● **OBJETIVO 1**
Responde estas preguntas con lo que dice el fragmento sobre la Casa del Pueblo:
(a) ¿Qué hace instintivamente la mujer amante de su hogar?
(b) ¿En qué se ha transformado el hogar del obrero, en lugar de un paraíso?
(c) ¿Qué ha rendido el proletariado, y en aras de quiénes?
● **OBJETIVO 2**
Indica si cada afirmación coincide con el fragmento sobre la Casa del Pueblo. Responde sí o no y cita las palabras del fragmento que lo deciden.
(a) El hogar del obrero no ha cambiado.
(b) Las tristes experiencias que sufre la mujer la confirman en su aversión.
(c) Al hogar del obrero se le prometían transformaciones inmediatas.
● **OBJETIVO 3**
Vuelve a escribir, por favor, todo lo que va en el fragmento sobre la Casa del Pueblo desde "El hogar del" hasta "de la dicha.", sin ningún cambio.

● **FRAGMENTO PARA LEER**
☆ ☆ ☆ ☆ ☆

1921 –  La Casa del Pueblo ...

Llámese socialista o sindicalista, actuando siempre con odio moral contra la ley santa de Dios, la mujer amante de su hogar, de su esposo, de sus hijos, no la quiere, la aborrece instintivamente, y en esta natural aversión, la confirman las tristes experiencias que ella viene sufriendo desde que el proletariado ha rendido su libertad y dignidad en aras de cuatro ambiciosos disfrazados de redentores.

El hogar del obrero para el que se prometían inmediatas transformaciones con el funcionamiento de dichos organismos y con la práctica de los medios de resistencia preconizados, se ha visto, si, transformado, pero no en paraíso, sino en un infierno, donde a la escasez y miseria allí instaladas, se han sumado una codicia desatada y jamás satisfecha, una, por este mismo desencanto engendrado, desesperación, que ha destruido el amor de esposo y el sentimiento de padre, que más que las riquezas y preeminencias pueden hacerlo , le daban el contentamiento y la tranquilidad elementos indispensables de la dicha.

☆ ☆ ☆ ☆ ☆

● **DATOS PROPORCIONADOS**
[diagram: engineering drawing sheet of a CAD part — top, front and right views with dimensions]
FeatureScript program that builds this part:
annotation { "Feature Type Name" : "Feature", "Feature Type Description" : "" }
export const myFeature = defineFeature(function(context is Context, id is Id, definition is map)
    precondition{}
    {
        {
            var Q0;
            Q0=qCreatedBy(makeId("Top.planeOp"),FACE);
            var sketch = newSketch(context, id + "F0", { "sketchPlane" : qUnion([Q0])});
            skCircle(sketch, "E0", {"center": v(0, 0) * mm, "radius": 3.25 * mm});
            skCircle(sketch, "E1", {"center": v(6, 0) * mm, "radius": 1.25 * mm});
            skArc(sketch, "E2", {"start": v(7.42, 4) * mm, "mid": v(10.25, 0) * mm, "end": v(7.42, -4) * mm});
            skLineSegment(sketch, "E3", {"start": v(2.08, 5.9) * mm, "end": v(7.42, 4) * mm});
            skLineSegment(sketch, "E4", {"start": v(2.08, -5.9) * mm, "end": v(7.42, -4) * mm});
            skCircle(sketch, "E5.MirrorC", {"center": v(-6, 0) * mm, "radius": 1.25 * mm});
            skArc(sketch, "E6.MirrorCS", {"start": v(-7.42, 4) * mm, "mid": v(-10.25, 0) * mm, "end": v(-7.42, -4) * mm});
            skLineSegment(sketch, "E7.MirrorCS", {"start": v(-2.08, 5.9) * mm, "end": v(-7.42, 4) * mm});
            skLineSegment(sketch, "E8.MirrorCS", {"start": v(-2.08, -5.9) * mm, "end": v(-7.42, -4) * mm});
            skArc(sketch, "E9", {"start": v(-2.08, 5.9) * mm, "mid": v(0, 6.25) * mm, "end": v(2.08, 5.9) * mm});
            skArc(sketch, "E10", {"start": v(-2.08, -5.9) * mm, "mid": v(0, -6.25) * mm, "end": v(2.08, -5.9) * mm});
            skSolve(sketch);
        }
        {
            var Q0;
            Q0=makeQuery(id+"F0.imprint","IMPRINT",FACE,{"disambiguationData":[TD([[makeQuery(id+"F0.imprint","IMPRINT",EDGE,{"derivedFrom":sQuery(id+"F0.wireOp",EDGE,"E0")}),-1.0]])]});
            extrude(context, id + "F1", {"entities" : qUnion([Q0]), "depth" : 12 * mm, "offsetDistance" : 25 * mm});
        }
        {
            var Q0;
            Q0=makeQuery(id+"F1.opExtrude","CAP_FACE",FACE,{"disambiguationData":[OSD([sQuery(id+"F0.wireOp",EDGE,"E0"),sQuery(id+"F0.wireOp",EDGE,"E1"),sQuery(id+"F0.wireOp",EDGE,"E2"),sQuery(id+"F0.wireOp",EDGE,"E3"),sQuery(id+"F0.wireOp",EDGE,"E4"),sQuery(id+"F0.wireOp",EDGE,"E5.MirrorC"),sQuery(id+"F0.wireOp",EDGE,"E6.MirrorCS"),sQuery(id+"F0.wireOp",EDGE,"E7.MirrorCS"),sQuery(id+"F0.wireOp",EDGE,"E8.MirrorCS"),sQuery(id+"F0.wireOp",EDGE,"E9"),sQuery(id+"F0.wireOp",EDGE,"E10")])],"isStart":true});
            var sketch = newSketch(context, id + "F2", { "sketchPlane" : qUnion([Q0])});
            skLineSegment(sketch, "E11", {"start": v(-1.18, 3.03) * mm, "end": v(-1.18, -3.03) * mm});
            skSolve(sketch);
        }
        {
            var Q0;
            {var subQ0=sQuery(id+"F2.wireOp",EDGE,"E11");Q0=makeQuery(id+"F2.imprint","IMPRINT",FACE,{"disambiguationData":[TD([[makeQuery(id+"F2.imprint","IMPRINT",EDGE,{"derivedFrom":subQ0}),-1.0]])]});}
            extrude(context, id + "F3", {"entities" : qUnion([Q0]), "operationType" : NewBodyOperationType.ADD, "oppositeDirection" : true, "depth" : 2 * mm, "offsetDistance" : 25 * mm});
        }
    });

☆ ☆ ☆ ☆ ☆

● **RESULTADO 1**
(a) La aborrece.
(b) En un infierno.
(c) Su libertad y dignidad, en aras de cuatro ambiciosos disfrazados de redentores.

● **RESULTADO 2**
(a) No: "se ha visto, si, transformado, pero no en paraíso, sino en un infierno".
(b) Sí: "la confirman las tristes experiencias que ella viene sufriendo".
(c) Sí: "El hogar del obrero para el que se prometían inmediatas transformaciones".

● **RESULTADO 3**
El hogar del obrero para el que se prometían inmediatas transformaciones con el funcionamiento de dichos organismos y con la práctica de los medios de resistencia preconizados, se ha visto, si, transformado, pero no en paraíso, sino en un infierno, donde a la escasez y miseria allí instaladas, se han sumado una codicia desatada y jamás satisfecha, una, por este mismo desencanto engendrado, desesperación, que ha destruido el amor de esposo y el sentimiento de padre, que más que las riquezas y preeminencias pueden hacerlo , le daban el contentamiento y la tranquilidad elementos indispensables de la dicha.